Advisors spend so much time on “how” to do their jobs – but the “why” might be just as important.

Recent research from the State Street Center for Applied Research and the CFA Institute has identified a new variable that impacts investment outcomes: Phi, a measurement of motivation.

“We’ve discovered that why you invest has a big influence on how well you invest,” says Rebecca Fender, head of the CFA Institute’s Future of Finance initiative. “We call phi a ‘hidden variable’ of performance, it’s an aspect of the client-centric culture at certain investment firms that actually produces better results. We think that this will be a key ingredient to success for the industry going forward.”

In “Discovering Phi: Motivation as the Hidden Variable of Performance,” the paper's authors were able to isolate and measure the impact of long-term purpose on the outcomes of investment decision-making.

Phi is not just a Greek letter like alpha, the measure of an investment’s ability to outperform a benchmark, or gamma, Morningstar’s measure of the impact of financial advice on returns – it’s also an acronym for purpose, habits and incentives linked to the performance of long-term investments.

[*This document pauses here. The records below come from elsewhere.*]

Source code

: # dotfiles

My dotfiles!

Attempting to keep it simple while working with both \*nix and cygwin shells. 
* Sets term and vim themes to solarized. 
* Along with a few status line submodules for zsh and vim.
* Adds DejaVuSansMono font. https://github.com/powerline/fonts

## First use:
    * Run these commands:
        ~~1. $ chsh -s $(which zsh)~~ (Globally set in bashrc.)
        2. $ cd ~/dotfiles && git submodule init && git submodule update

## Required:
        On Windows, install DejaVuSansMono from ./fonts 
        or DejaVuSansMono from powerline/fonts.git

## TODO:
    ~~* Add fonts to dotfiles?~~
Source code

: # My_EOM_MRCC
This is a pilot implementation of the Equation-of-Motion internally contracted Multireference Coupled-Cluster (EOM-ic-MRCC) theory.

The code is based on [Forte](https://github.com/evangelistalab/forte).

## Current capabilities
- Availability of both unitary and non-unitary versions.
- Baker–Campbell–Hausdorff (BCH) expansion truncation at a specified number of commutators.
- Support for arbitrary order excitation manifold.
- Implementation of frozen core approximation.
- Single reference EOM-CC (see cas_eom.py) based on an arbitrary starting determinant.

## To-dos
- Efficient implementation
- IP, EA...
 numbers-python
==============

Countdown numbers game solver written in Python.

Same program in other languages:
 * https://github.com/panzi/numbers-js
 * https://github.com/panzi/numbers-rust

A one-point increase in phi is associated with 28 percent greater odds of excellent organizational performance, 55 percent greater odds of excellent client satisfaction, and 57 greater odds of employee engagement.

“This is the fourth wave of investment variables represented by Greek letters,” says Suzanne Duncan, global head of the State Street Center for Applied Research. “The first wave was alpha generation, then we quickly moved thereafter to the quantification of cost savings through beta replications. More recently, Morningstar ushered in gamma, the value-added service proposition. We believe that phi is the most important letter of all. If you have high phi, you beget high beta, alpha and gamma.”

Phi was found through an 18-month study using surveys of 3,600 investors and 3,300 investment professionals across 20 countries, and in-depth interviews with 200 global industry leaders.

The good news, according to the research, is that advisors are motivated – more than half of investment professionals in the survey said that they were in the industry because they were passionate about finances. However, 92 percent of investment professionals reported being demotivated in some way, and only 28 percent said that they were in the industry to help clients achieve their financial goals.

“This is a lo-phi industry,” says Fender. “Fifty-seven percent of investment professionals, are low-phi or no-phi. It’s interesting because motivation is one of the reasons that people join this profession, and when you think about who you want managing your money, you want someone who is competitive and who loves the markets – but you want them to love to win for you. That motivation has to be directed towards a purpose.”